De la Très Grande Satisfaction à la Très Grande Emotion…zoom sur le cas du Futuroscope.

GRattitude a passé deux jours au Futuroscope la semaine dernière pour explorer pour vous (et pour eux) les ressorts expérientiels du parc.

La problématique de départ pouvait se poser ainsi : de la TGS (Très Grande Satisfaction) à la TGE (Très Grande Emotion), comment le virage de l’expérientiel déjà pris par le Parc peut-il l’être plus radicalement encore ?
L’objectif de ma visite et de notre atelier de travail ? Trouver d’autres pistes pour garder une vraie différenciation et renforcer l’attractivité du parc.

Avant toutes choses, précisons que parler d’expérientiel pour un parc d’attraction, est une tautologie. Dans un parc d’attraction un visiteur ne vient rien acheter d’autre que de l’expérience : une attraction, c’est de l’émotion. Un enfant qui trépigne à l’idée de faire « Arthur 4D l’attraction », s’attend à vivre des sensations fortes. Il ne vient que pour ça !

Ce qui m’a donc semblé intéressant dans le cas d’un parc à thème est alors de travailler tous les temps hors attraction.
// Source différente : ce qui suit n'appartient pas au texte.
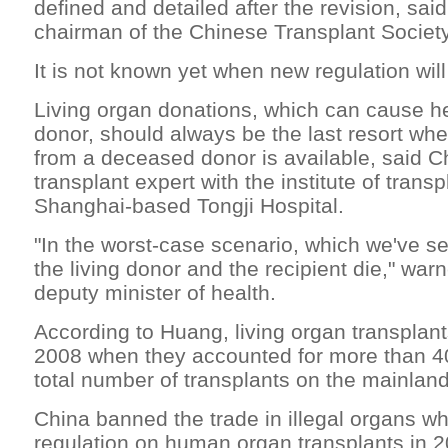
defined and detailed after the revision, said
chairman of the Chinese Transplant Society
It is not known yet when new regulation will
Living organ donations, which can cause hea
donor, should always be the last resort wh
from a deceased donor is available, said C
transplant expert with the institute of transp
Shanghai-based Tongji Hospital.
"In the worst-case scenario, which we've s
the living donor and the recipient die," war
deputy minister of health.
According to Huang, living organ transpla
2008 when they accounted for more than 40
total number of transplants on the mainland
China banned the trade in illegal organs wh
regulation on human organ transplants in 2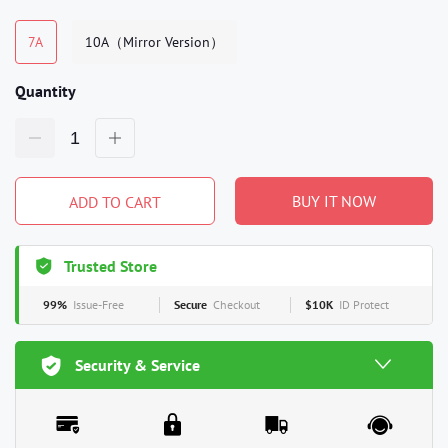
7A
10A（Mirror Version）
Quantity
BUY IT NOW
ADD TO CART
Trusted Store
99%
Issue-Free
Secure
Checkout
$10K
ID Protect
Security & Service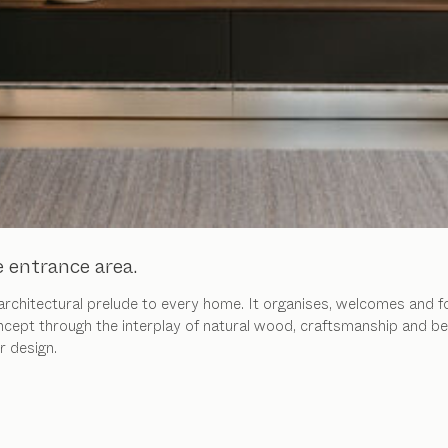
e entrance area.
 architectural prelude to every home. It organises, welcomes and 
ncept through the interplay of natural wood, craftsmanship and be
r design.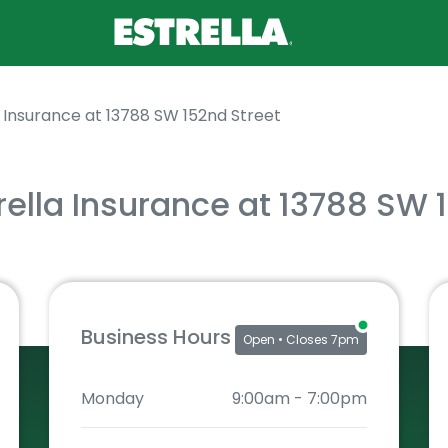
a Insurance at 13788 SW 152nd Street
rella Insurance at 13788 SW 
Business Hours
Open
• Closes 7pm
Monday
9:00am
-
7:00pm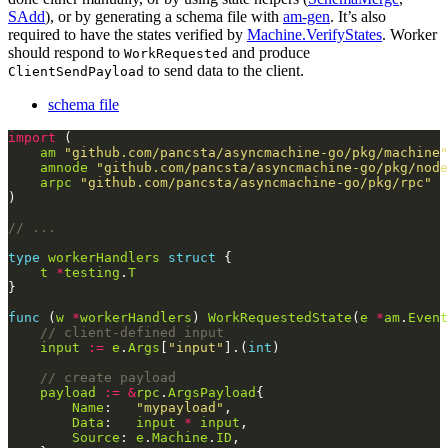
SAdd
), or by generating a schema file with
am-gen
. It’s also
required to have the states verified by
Machine.VerifyStates
. Worker
should respond to
and produce
WorkRequested
to send data to the client.
ClientSendPayload
schema file
import
am
"github.com/pancsta/asyncmachine-go/pkg/machine"
amnode
"github.com/pancsta/asyncmachine-go/pkg/node
arpc
"github.com/pancsta/asyncmachine-go/pkg/rpc"
// ...
type
workerHandlers
struct
t
*
testing
.
T
func
 (
w
*
workerHandlers
) 
WorkRequestedState
(
e
*
am
.
Event
// client-defined input
input
:=
e
.
Args
[
"input"
].(
int
// create payload
payload
:=
&
rpc
.
ArgsPayload
Name
:   
"mypayload"
Data
:   
input
*
input
Source
: 
e
.
Machine
.
ID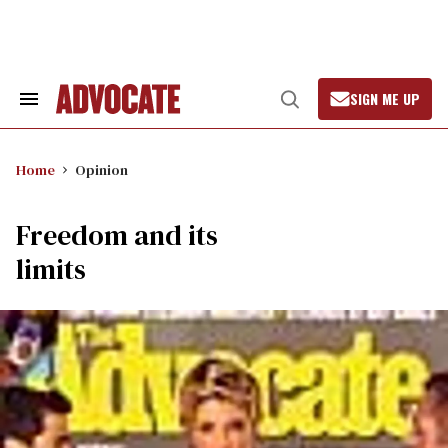
Skip
to
content
SIGN ME UP
Search
Open
&
Search
Section
Navigation
Home
Opinion
Freedom and its
limits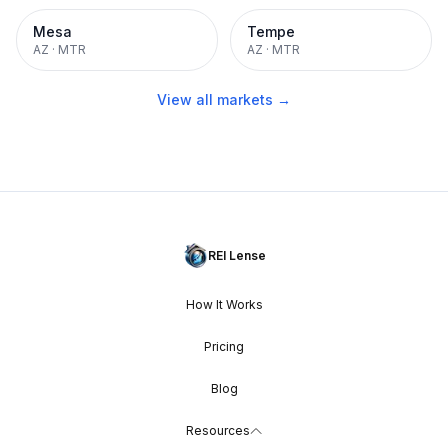
Mesa
Tempe
AZ
·
MTR
AZ
·
MTR
View all markets →
REI Lense
How It Works
Pricing
Blog
Resources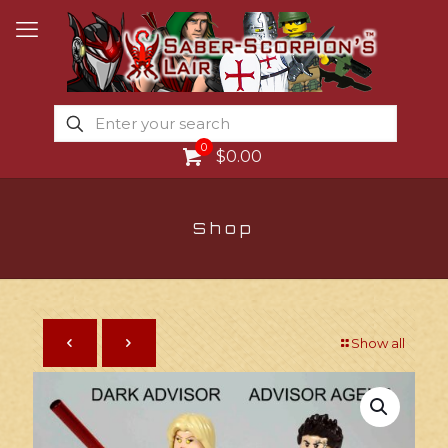
0
$0.00
Shop
Show all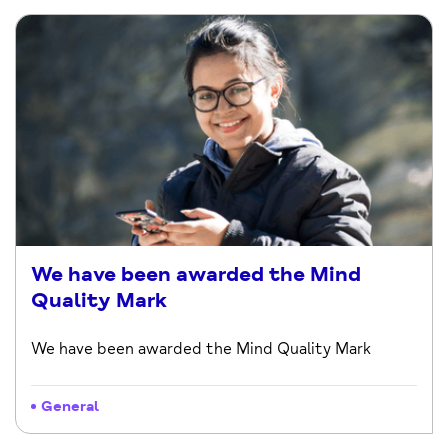
We have been awarded the Mind
Quality Mark
We have been awarded the Mind Quality Mark
General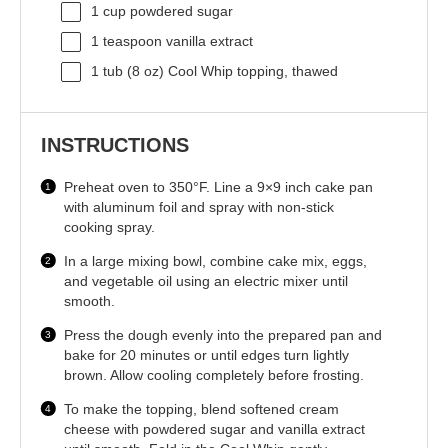
1 cup
powdered sugar
1 teaspoon
vanilla extract
1
tub (8 oz) Cool Whip topping, thawed
INSTRUCTIONS
Preheat oven to 350°F. Line a 9×9 inch cake pan
with aluminum foil and spray with non-stick
cooking spray.
In a large mixing bowl, combine cake mix, eggs,
and vegetable oil using an electric mixer until
smooth.
Press the dough evenly into the prepared pan and
bake for 20 minutes or until edges turn lightly
brown. Allow cooling completely before frosting.
To make the topping, blend softened cream
cheese with powdered sugar and vanilla extract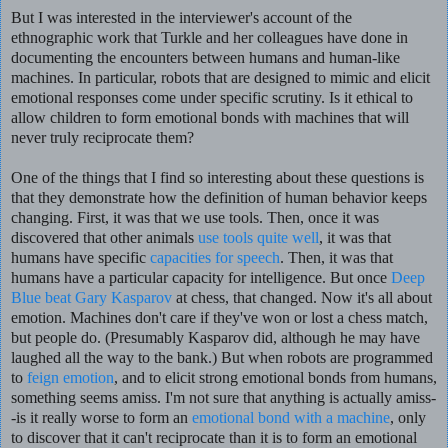
But I was interested in the interviewer's account of the
ethnographic work that Turkle and her colleagues have done in
documenting the encounters between humans and human-like
machines. In particular, robots that are designed to mimic and elicit
emotional responses come under specific scrutiny. Is it ethical to
allow children to form emotional bonds with machines that will
never truly reciprocate them?
One of the things that I find so interesting about these questions is
that they demonstrate how the definition of human behavior keeps
changing. First, it was that we use tools. Then, once it was
discovered that other animals
use tools quite well
, it was that
humans have specific
capacities for speech
. Then, it was that
humans have a particular capacity for intelligence. But once
Deep
Blue beat Gary Kasparov
at chess, that changed. Now it's all about
emotion. Machines don't care if they've won or lost a chess match,
but people do. (Presumably Kasparov did, although he may have
laughed all the way to the bank.) But when robots are programmed
to
feign emotion
, and to elicit strong emotional bonds from humans,
something seems amiss. I'm not sure that anything is actually amiss-
-is it really worse to form an
emotional bond with a machine
, only
to discover that it can't reciprocate than it is to form an emotional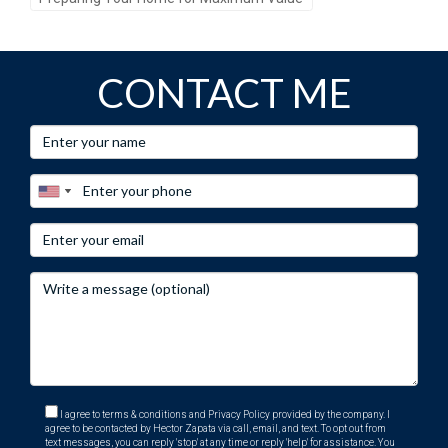
CONTACT ME
I agree to terms & conditions and Privacy Policy provided by the company. I
agree to be contacted by Hector Zapata via call, email, and text. To opt out from
text messages, you can reply 'stop' at any time or reply 'help' for assistance. You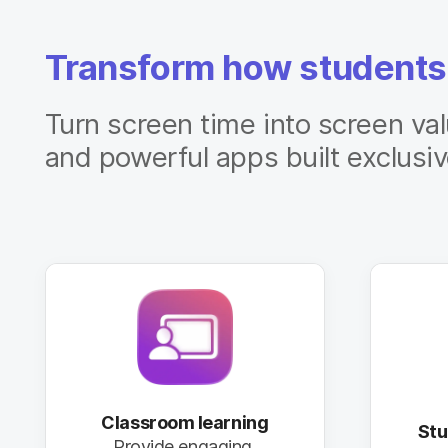
Transform how students
Turn screen time into screen va
and powerful apps built exclusiv
Classroom learning
St
Provide engaging,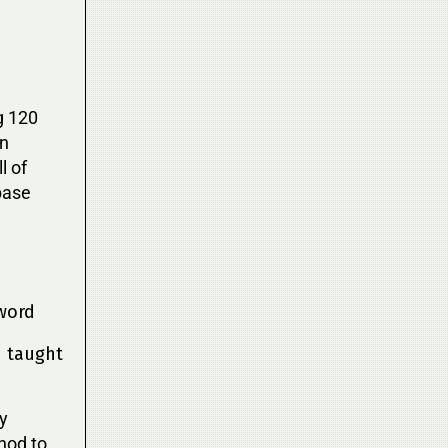
g 120
on
l of
base
word
n taught
ly
hod to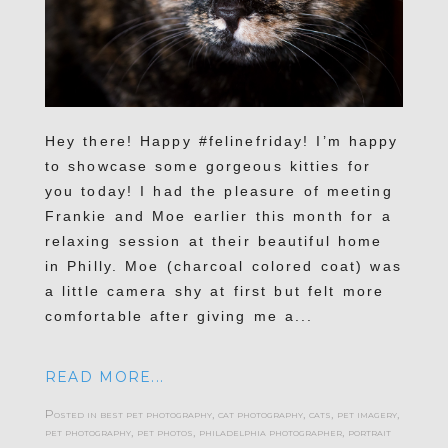
Hey there! Happy #felinefriday! I’m happy
to showcase some gorgeous kitties for
you today! I had the pleasure of meeting
Frankie and Moe earlier this month for a
relaxing session at their beautiful home
in Philly. Moe (charcoal colored coat) was
a little camera shy at first but felt more
comfortable after giving me a...
READ MORE...
Posted in
best pet photography
,
cat photography
,
cats
,
pet imagery
,
pet photography
,
pet photos
,
philadelphia photographer
,
portrait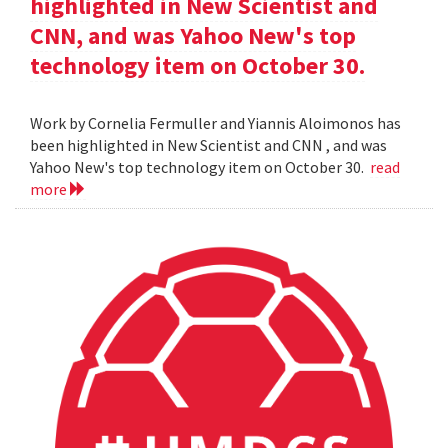
highlighted in New Scientist and
CNN, and was Yahoo New's top
technology item on October 30.
Work by Cornelia Fermuller and Yiannis Aloimonos has
been highlighted in New Scientist and CNN , and was
Yahoo New's top technology item on October 30.
read
more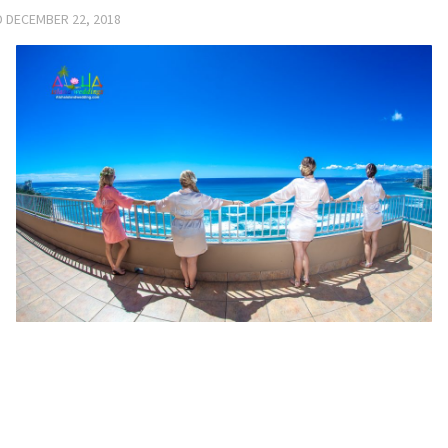
D
DECEMBER 22, 2018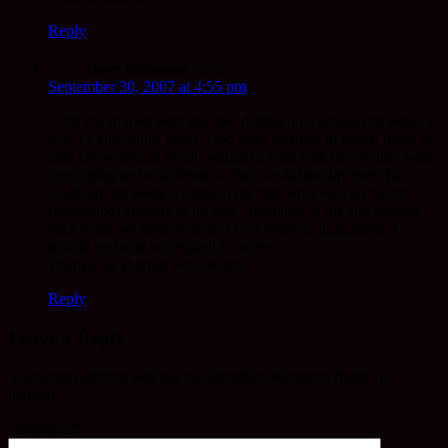
Reply
Dave Robinson
says:
September 30, 2007 at 4:55 pm
I first fell in love with the lake district on a school trip when I
was 12 and return often. I too have pictures to match those of
lake Derwent and recall being in a boat with my brother with
him urging us to sit down so that we did not tip over! In
Scotland last week it came to me that what we call nature
(landscape) appears to us very charitable; it sits and reflects
back what we seem to need to see without judgement. I
should try to be so helpfull to others.
Thanks for sharing Rev. Mugo
Reply
Leave a Reply
Your email address will not be published.
Required fields are
marked
*
Comment
*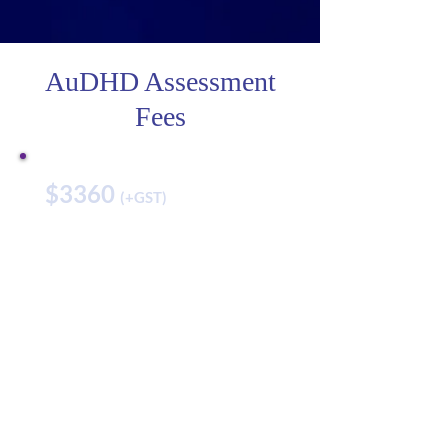
AuDHD Assessment
Fees
$3360
(+GST)
Best for:
Anyone who wants to find
out if they have Autism
and/or ADHD.
Add ons:
Cognitive Assessment- $630
Achievement Test- $750
Adaptive Functioning $240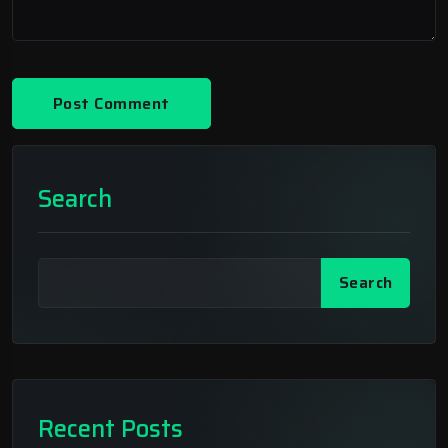
Search
Search
Recent Posts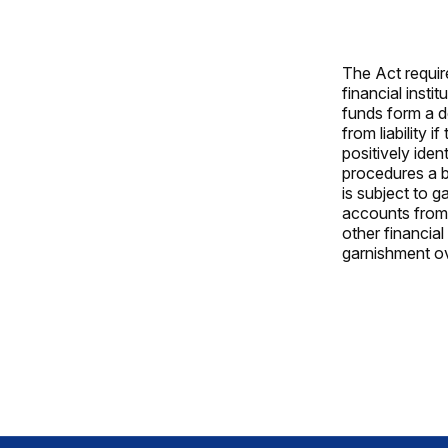
The Act requir
financial inst
funds form a d
from liability 
positively iden
procedures a b
is subject to 
accounts from
other financial
garnishment ov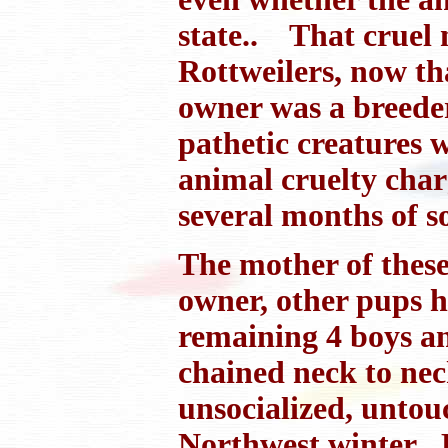
state.. That cruel 
Rottweilers, now th
owner was a breeder
pathetic creatures 
animal cruelty char
several months of s
The mother of these
owner, other pups h
remaining 4 boys and
chained neck to neck
unsocialized, untou
Northwest winter B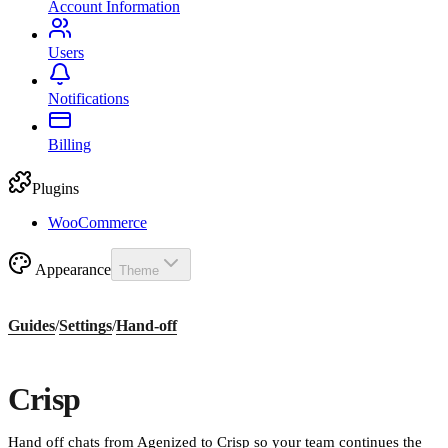
Account Information
Users
Notifications
Billing
Plugins
WooCommerce
Appearance
Theme
Guides
/
Settings
/
Hand-off
Crisp
Hand off chats from Agenized to Crisp so your team continues the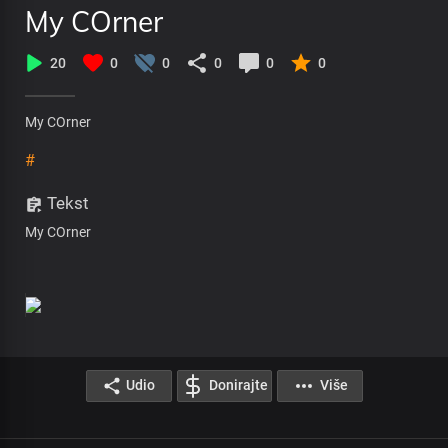
My COrner
20
0
0
0
0
0
My COrner
#
Tekst
My COrner
Udio
Donirajte
Više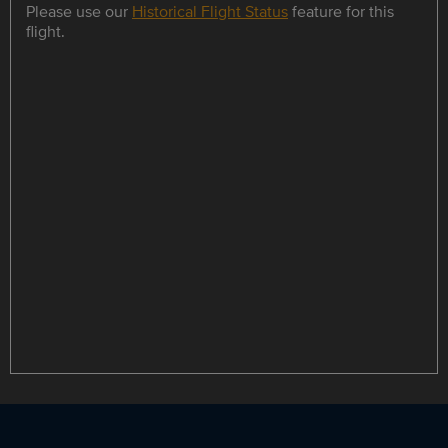
Please use our
Historical Flight Status
feature for this
flight.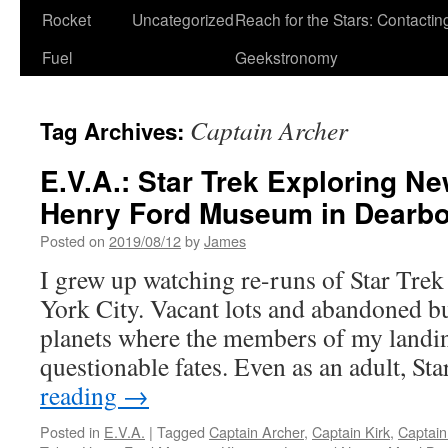
Rocket
Uncategorized
Reach for the Stars: Contactin
Fuel
Geekstronomy
Captain Archer
Tag Archives:
E.V.A.: Star Trek Exploring Ne
Henry Ford Museum in Dearbo
Posted on
2019/08/12
by
James
I grew up watching re-runs of Star Tr
York City. Vacant lots and abandoned b
planets where the members of my landin
questionable fates. Even as an adult, S
reading
→
Posted in
E.V.A.
|
Tagged
Captain Archer
,
Captain Kirk
,
Captain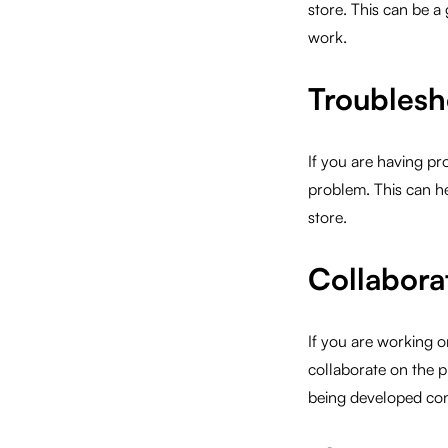
store. This can be a
work.
Troublesh
If you are having pr
problem. This can hel
store.
Collabora
If you are working 
collaborate on the p
being developed cons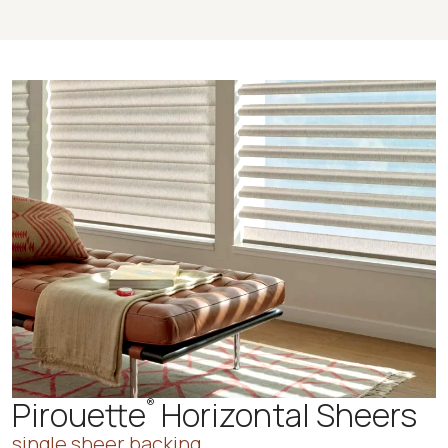
Pirouette
Horizontal Sheers
®
single sheer backing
Afin de faire de ces derniers des expériences à part entière.
Pourquoi les temps « off » (files d’attentes, pause pipi, balades entre les pavillons..) ne seraient ils pas, eux aussi, pourvoyeurs de surprise ?

Déjà, l’attente des attractions les plus récentes (le « préshow ») a été travaillée pour faire vivre au visiteur un temps plus immersif : pour Arthur 4D par exemple, les familles peuvent visionner le making off de l’attraction dans la file d’attente ou pour Danse avec les Robots, des extraits de films sur fond sonore très entrainant occupent le visiteur qui patiente…

De nouvelles inventions en la matière sont partout possible : les peaux de bêtes distribuées à l’entrée de l’attraction L’âge de Glace pourraient aller de pair avec un discours « caverne » et un froid ressenti plus intense. Pourquoi ne pas avoir un animateur costumé (comme le sont déjà les staff de l’attraction) dans la salle de préshow qui fait « jouer » les 300 personnes qui patientent ? Ou installer un système mural pour que le visiteur puisse réaliser avec ses doigts des dessins préhistoriques, effaçables à tout moment…
Idem pour l’attraction de l’Explorarium (cinéma 3D sur écran sphérique): et si les enfants découvraient dans la file d’attente, un mur d’expressions éphémère où ils pourraient dessiner les poissons aux noms barbares qu’ils retrouvent par la suite dans le film…ou avoir des patrons d’animaux type origami qu’ils peuvent fabriquer pendant la queue. Un bac de feuilles A4 et un patron affiché en grand et le tour est joué…
Rappelez vous que la dimension co-création (le client « fait ») est clé dans la mémorabilité d’une expérience !

L’attente est vécue par tous comme un irritant : on parle souvent d’améliorer les conditions d’attentes. Mais imaginons que plutôt que d’investir dans les attractions elles-mêmes, les parcs repensaient l’attente en terme d’expérience waou….on en viendrait peut-être un jour à entendre les clients parler de « cette expérience avant le show » ou « de l’enchantement pré attraction» plutôt que du contenu même de l’attraction.

C’est en tous cas tout ce que je souhaite aux clients des parcs à thème de vivre plus souvent et d’abord à ceux du Futuroscope!